**The problem**
Express every line of the records below as a JSON list of strings, one string per line, with blank lines omitted. Leave the pictures out of the answer.

**Excerpted data**
----

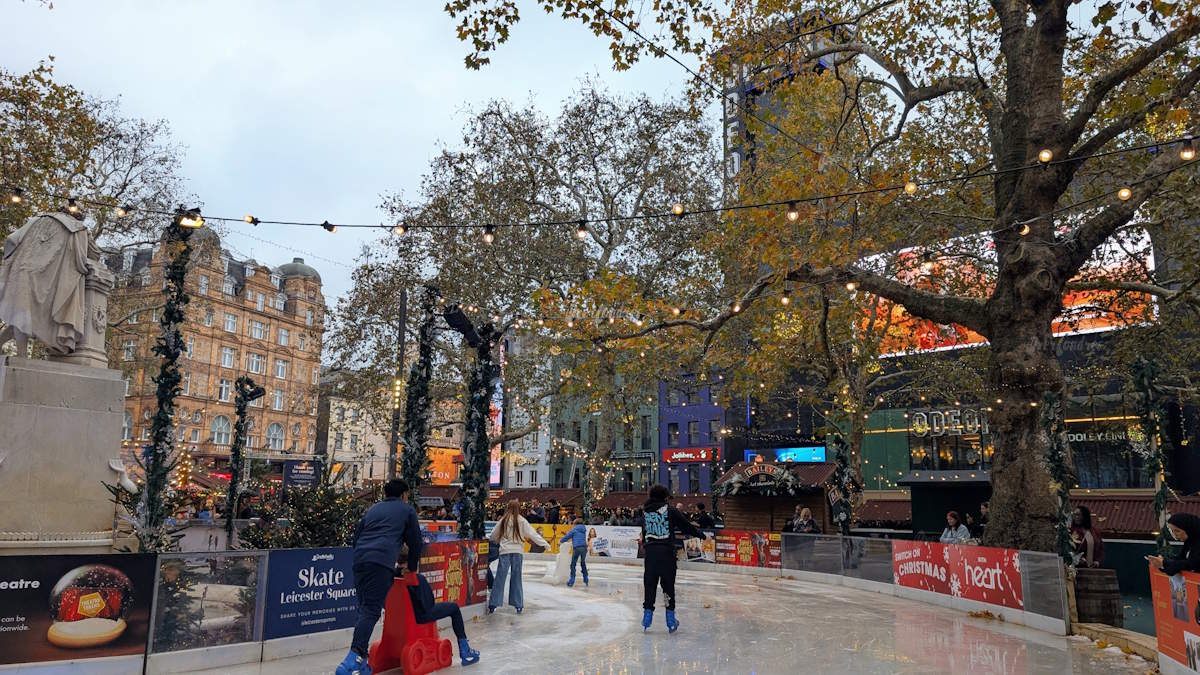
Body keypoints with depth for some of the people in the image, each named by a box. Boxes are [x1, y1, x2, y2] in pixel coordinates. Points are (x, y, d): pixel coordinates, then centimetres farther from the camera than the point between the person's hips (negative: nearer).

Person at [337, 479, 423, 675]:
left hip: (359, 560, 6)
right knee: (371, 610, -12)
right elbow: (415, 541, 18)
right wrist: (412, 568, 31)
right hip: (382, 561, -5)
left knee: (364, 609, 12)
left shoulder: (372, 509, 29)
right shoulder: (407, 510, 16)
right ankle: (354, 657, -27)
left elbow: (356, 537, 30)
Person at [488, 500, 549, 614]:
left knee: (500, 578, 3)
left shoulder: (503, 521, 3)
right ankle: (518, 605, 11)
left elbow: (493, 536, 14)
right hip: (518, 551, 0)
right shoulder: (522, 521, -2)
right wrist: (545, 545, 6)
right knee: (516, 578, 7)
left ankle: (493, 605, 4)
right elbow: (533, 534, -1)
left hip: (505, 551, 1)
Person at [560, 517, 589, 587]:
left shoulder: (574, 529, 3)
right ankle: (585, 581, 20)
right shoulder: (584, 529, 18)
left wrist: (561, 541, 26)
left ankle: (571, 581, -2)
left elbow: (567, 536, 7)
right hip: (584, 547, 5)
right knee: (583, 564, 19)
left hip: (577, 548, -5)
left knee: (573, 565, 2)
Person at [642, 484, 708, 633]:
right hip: (667, 552, -2)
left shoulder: (645, 512, 8)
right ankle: (671, 621, 12)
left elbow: (643, 534, 14)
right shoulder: (671, 511, -1)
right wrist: (701, 534, 20)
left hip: (650, 551, 2)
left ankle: (647, 619, 10)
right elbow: (686, 525, 7)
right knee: (668, 585, 6)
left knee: (649, 585, 9)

----

**Response to this task**
[
  "Body keypoints with depth for some of the people in the image, each named by a box. Boxes are [x1, y1, x2, y2] in pixel coordinates. Points are (x, y, d): pixel coordinates, then centimetres farther from the camera than the point between the person's hips (negative: nearer).",
  "Person at [337, 479, 423, 675]:",
  "left hip: (359, 560, 6)",
  "right knee: (371, 610, -12)",
  "right elbow: (415, 541, 18)",
  "right wrist: (412, 568, 31)",
  "right hip: (382, 561, -5)",
  "left knee: (364, 609, 12)",
  "left shoulder: (372, 509, 29)",
  "right shoulder: (407, 510, 16)",
  "right ankle: (354, 657, -27)",
  "left elbow: (356, 537, 30)",
  "Person at [488, 500, 549, 614]:",
  "left knee: (500, 578, 3)",
  "left shoulder: (503, 521, 3)",
  "right ankle: (518, 605, 11)",
  "left elbow: (493, 536, 14)",
  "right hip: (518, 551, 0)",
  "right shoulder: (522, 521, -2)",
  "right wrist: (545, 545, 6)",
  "right knee: (516, 578, 7)",
  "left ankle: (493, 605, 4)",
  "right elbow: (533, 534, -1)",
  "left hip: (505, 551, 1)",
  "Person at [560, 517, 589, 587]:",
  "left shoulder: (574, 529, 3)",
  "right ankle: (585, 581, 20)",
  "right shoulder: (584, 529, 18)",
  "left wrist: (561, 541, 26)",
  "left ankle: (571, 581, -2)",
  "left elbow: (567, 536, 7)",
  "right hip: (584, 547, 5)",
  "right knee: (583, 564, 19)",
  "left hip: (577, 548, -5)",
  "left knee: (573, 565, 2)",
  "Person at [642, 484, 708, 633]:",
  "right hip: (667, 552, -2)",
  "left shoulder: (645, 512, 8)",
  "right ankle: (671, 621, 12)",
  "left elbow: (643, 534, 14)",
  "right shoulder: (671, 511, -1)",
  "right wrist: (701, 534, 20)",
  "left hip: (650, 551, 2)",
  "left ankle: (647, 619, 10)",
  "right elbow: (686, 525, 7)",
  "right knee: (668, 585, 6)",
  "left knee: (649, 585, 9)"
]